The agency, however, revised down its economic growth projection for the five largest developing economies in Southeast Asia to 4.9 percent from 5.2 percent due to a rise in the number of COVID-19 cases and renewed lockdowns. The countries are Indonesia, Malaysia, the Philippines, Thailand and Vietnam, all members of the Association of Southeast Asian Nations.

The policymakers stressed the importance of ensuring the operational readiness of the Chiang Mai Initiative Multilateralization, a multilateral currency swap arrangement with total financing capacity of $240 billion launched among the 10 members of ASEAN along with Korea, China and Japan to help address the short-term liquidity difficulties in the region.

“Given the emerging needs to respond to the structural challenges and their profound implication to regional economic and financial stability, we will explore new initiatives to strengthen the ASEAN+3 Regional Financial Safety Net,” they said in the statement.

They also reaffirmed strong support for the ASEAN+3 Macroeconomic Research Office while lauding the agency’s continued efforts to help members achieve a sustained recovery and economic stability by providing timely analysis, risk assessments and policy recommendations.

At the meeting of the ASEAN+3 Finance Ministers and Central Bank Governors, which was held later in the day, the leaders called for the early implementation of Regional Comprehensive Economic Partnership, the world’s largest free trade deal, signed by 15 countries including Australia and New Zealand in November 2020.

They said the deal will help strengthen economic linkages and enhance trade- and investment-related activities.
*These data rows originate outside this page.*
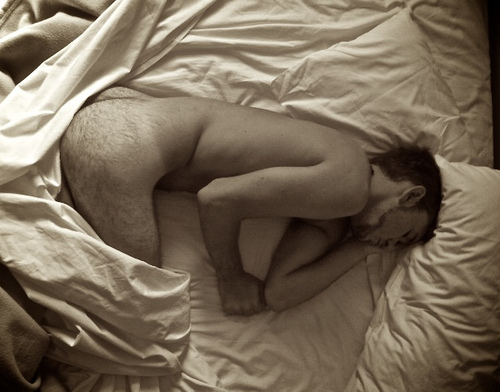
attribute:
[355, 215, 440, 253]
face — man's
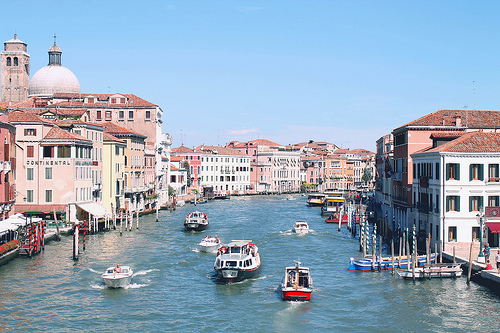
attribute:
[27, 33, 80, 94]
dome — white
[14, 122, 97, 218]
building — tall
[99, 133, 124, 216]
building — tall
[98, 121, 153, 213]
building — tall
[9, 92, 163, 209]
building — tall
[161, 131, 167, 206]
building — tall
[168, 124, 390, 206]
buildings — white 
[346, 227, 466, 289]
boats — canal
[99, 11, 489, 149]
sky — blue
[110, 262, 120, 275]
shirt — red 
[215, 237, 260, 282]
boat — largest, black, white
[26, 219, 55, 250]
pylons — red striped, canal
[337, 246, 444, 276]
boats — white 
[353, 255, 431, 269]
boat — blue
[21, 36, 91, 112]
steeple — dome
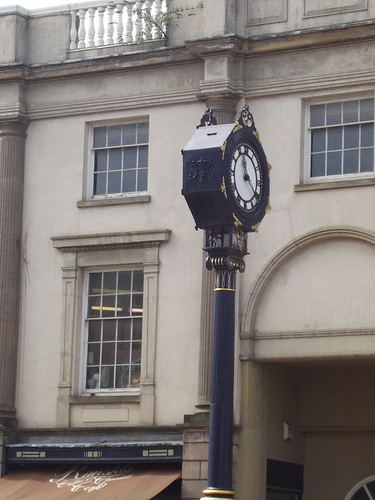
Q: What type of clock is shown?
A: Analog.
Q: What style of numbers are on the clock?
A: Roman.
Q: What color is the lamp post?
A: Blue.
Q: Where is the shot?
A: Street.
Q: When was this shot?
A: Daytime.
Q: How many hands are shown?
A: 2.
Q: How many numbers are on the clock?
A: 12.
During the trilateral meeting, the finance minister told his counterparts that the country will continue with expansionary fiscal policy until the economy gets back on track and will push for the Korean green new deal in pursuit of sustainable growth through the development of the renewable energy sector.

Close cooperation among the three nations will create the strong synergy needed to tackle pending issues they have in common, such as climate change and the restoration of multilateralism, as well as low birth rates and aging populations, he added.

The next meetings of the financial chiefs will take place in Colombo, Sri Lanka, in 2022.